I recieved an IM from a fellow forum member coming down to MB poss. Wed. He's gonna try & do alot of offshore fishing. Asked about the 3 mile reef, I've heard people talking about it, but don't recall many details. I know theres alot of you that can help answer this, please respond for my friend Smoothlures. Thanks, K


----------



## murrellsqueen (Apr 3, 2013)

small everything at 3 mile for the most part! another 10 miles out he would do a lot better


----------



## gaffalot (Aug 13, 2012)

Black Sea Bass. I was there Saturday and Sunday.


----------



## SmoothLures (Feb 13, 2008)

gaffalot said:


> Black Sea Bass. I was there Saturday and Sunday.


Keepers? Bait?


----------



## murrellsqueen (Apr 3, 2013)

1/500 ratio ................try this number for Black bass N33 29.820 W78 47.580, otherwise your wasting your time at 3 mile for bsb


----------



## SpringmaidKeith (Jun 30, 2013)

murrellsqueen said:


> small everything at 3 mile for the most part! another 10 miles out he would do a lot better


I talked with a coworker today who grew up in Murrells Inlet & also said something about the 10 mile reef would be better. This must be the one he ment. Thanks, K


----------



## murrellsqueen (Apr 3, 2013)

nope, 10 mile will be the same results as 3 mile ...

the bigger bsb don't hang in 45 ft of water this time of year.......unless its in December, and its still going to be 300/1 keepers.....

the kings will start to show up in about 2 weeks....These inshore reefs need to be blown out for them to really start to produce again....we need a really good hurricane to blow the sediment off the near shore structure..

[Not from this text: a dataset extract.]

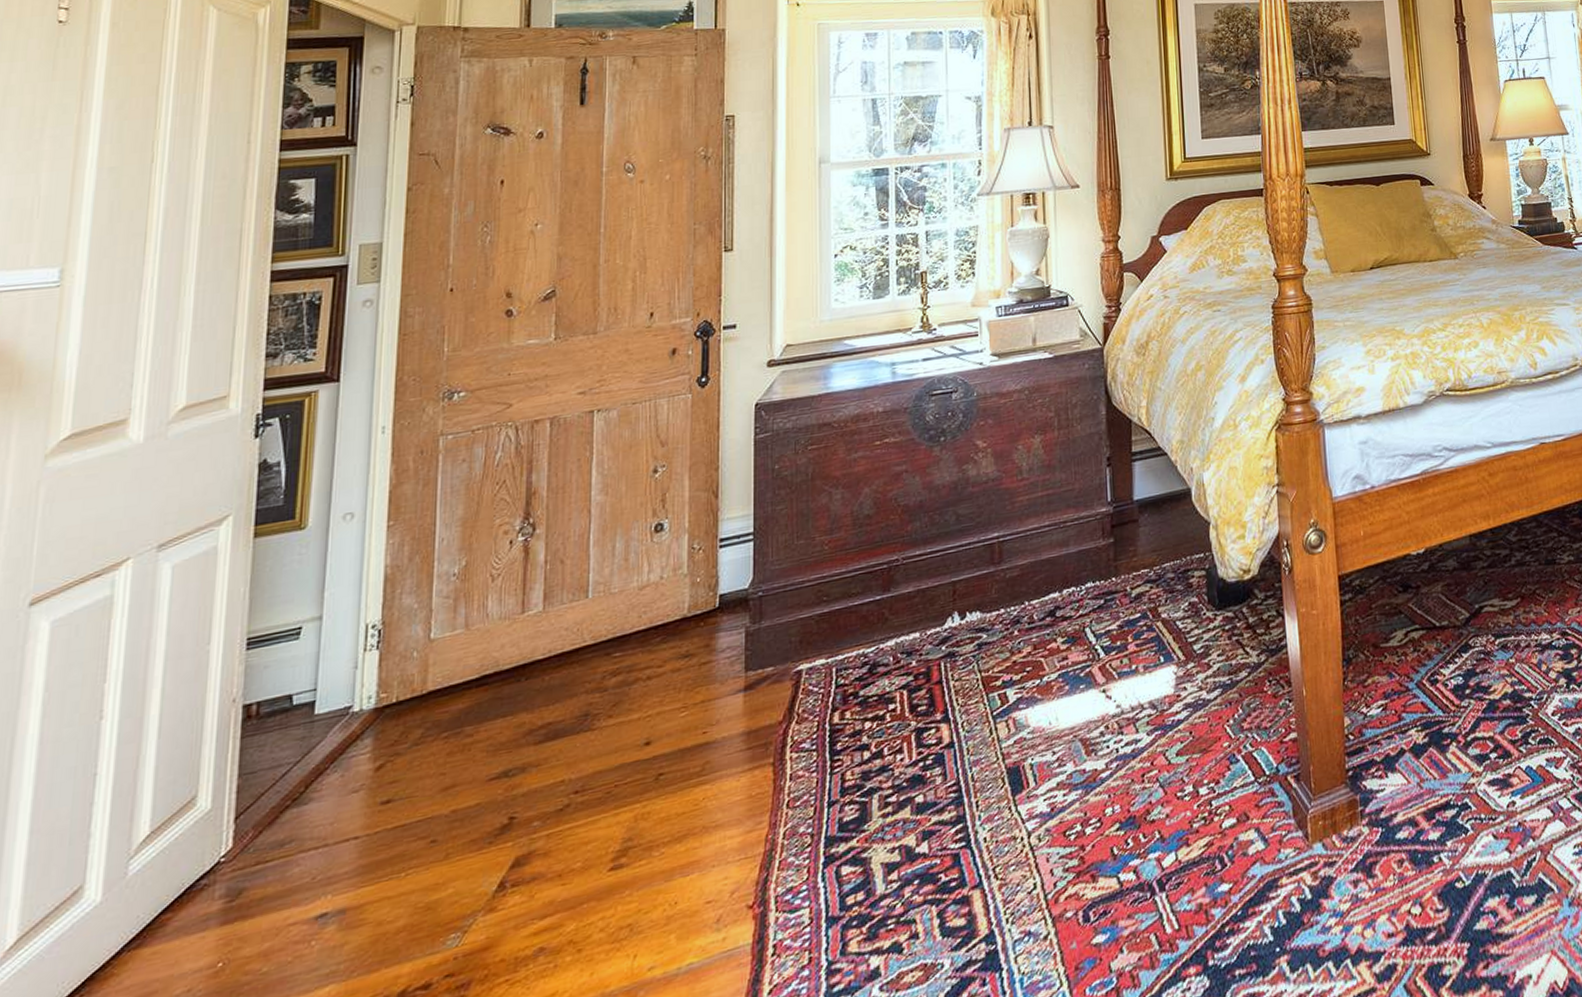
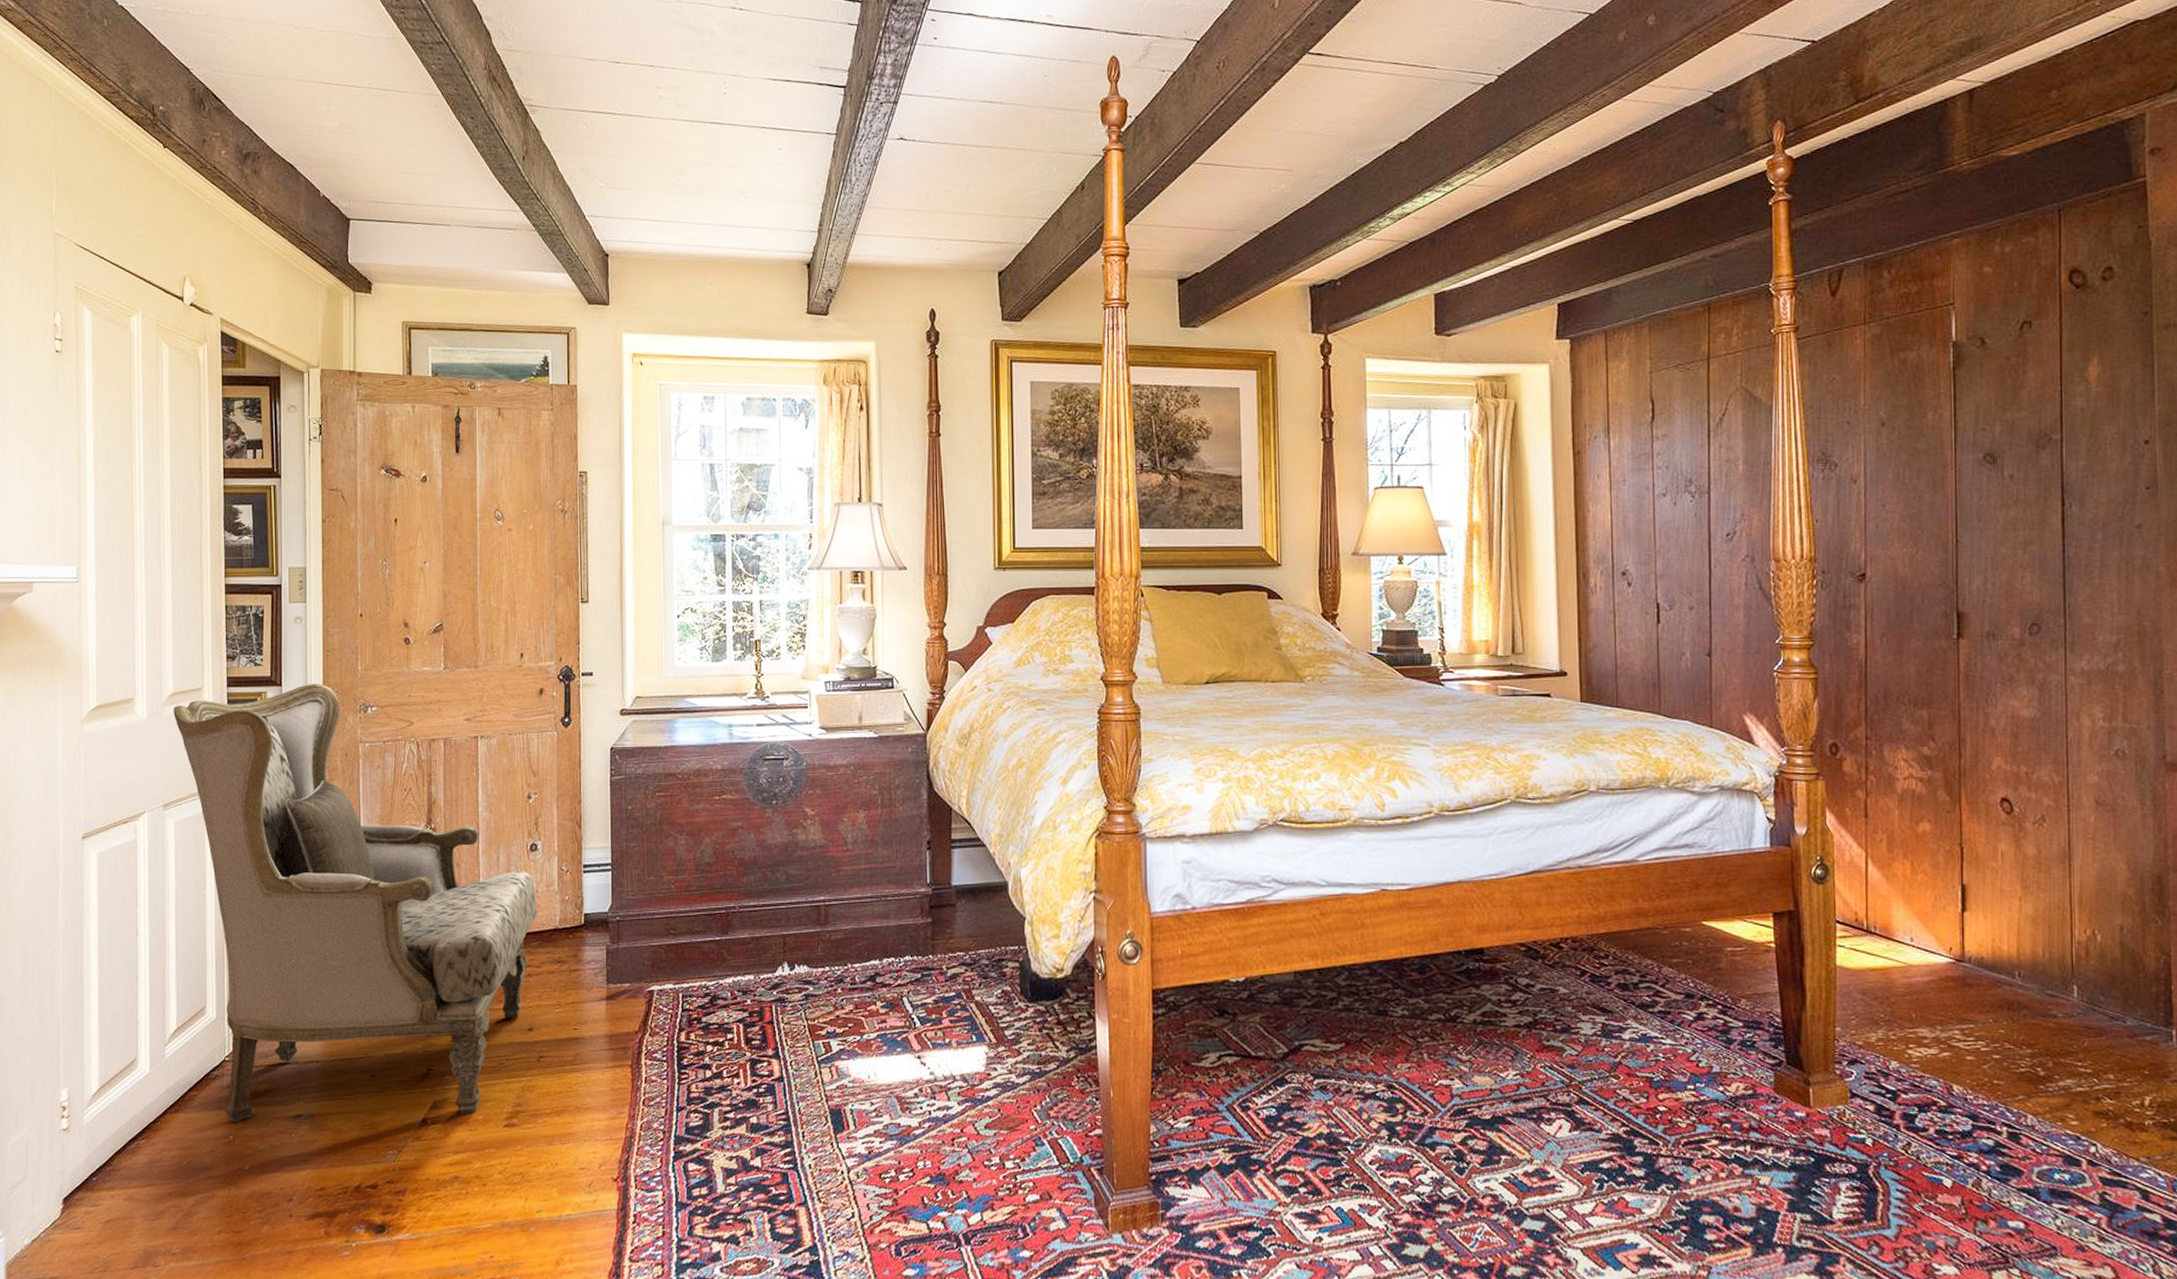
wingback chair: none [184,373,661,944] -> present [173,684,537,1123]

as it stands now in the 30 -50 ft range.."as far as bottom fishing goes"..its a meat pull....Spanish and small blues are going to be the ticket for the next 2 weeks off the pier and beach or just trolling the beach between garden city and surfside beach pier,

.....we had a cold winter folks....I saw schools of glass minnows yesterday...and today I saw some big pods of green backs in the inlet......but couldn't buy a bite!!!! and there was nothing busting them.......this will be and UN usual season to say the least...............


----------



## SpringmaidKeith (Jun 30, 2013)

Thanks, murrellsqueen, this is good info for us who hear about these reefs but only fish the beach or piers. This is why I love this forum, Fish On everyone, K


----------



## SmoothLures (Feb 13, 2008)

Thanks a bunch. I think Spanish are gonna be our main target.


----------



## cutbait91 (Nov 9, 2009)

um there is a lot of good fishing at 3 mile just not black bass, you got go at least 35 miles before you catch good number of keepers.


----------